**PROBLEM REQUIREMENTS**
What is needed is a word-for-word copy of every record below, minus the pictures.

**INPUT MATERIAL**
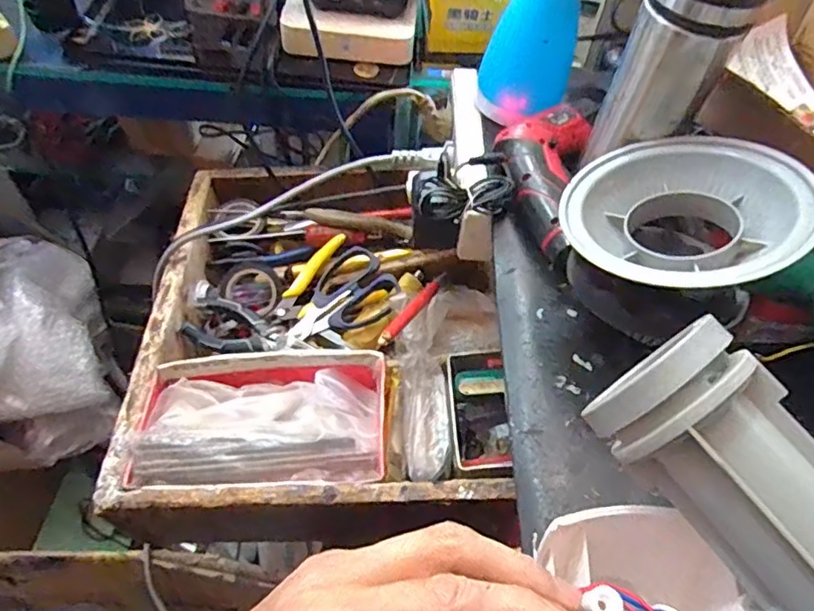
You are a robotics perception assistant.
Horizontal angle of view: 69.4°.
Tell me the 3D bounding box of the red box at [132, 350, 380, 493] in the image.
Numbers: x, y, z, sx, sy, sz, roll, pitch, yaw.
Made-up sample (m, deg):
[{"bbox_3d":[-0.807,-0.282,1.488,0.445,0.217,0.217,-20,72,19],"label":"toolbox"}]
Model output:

**FINAL ANSWER**
You are a robotics perception assistant.
Horizontal angle of view: 69.4°.
Tell me the 3D bounding box of the red box at [132, 350, 380, 493] in the image.
Numbers: x, y, z, sx, sy, sz, roll, pitch, yaw.
Made-up sample (m, deg):
[{"bbox_3d":[-0.807,-0.282,1.488,0.445,0.217,0.217,-20,72,19],"label":"toolbox"}]
Model output:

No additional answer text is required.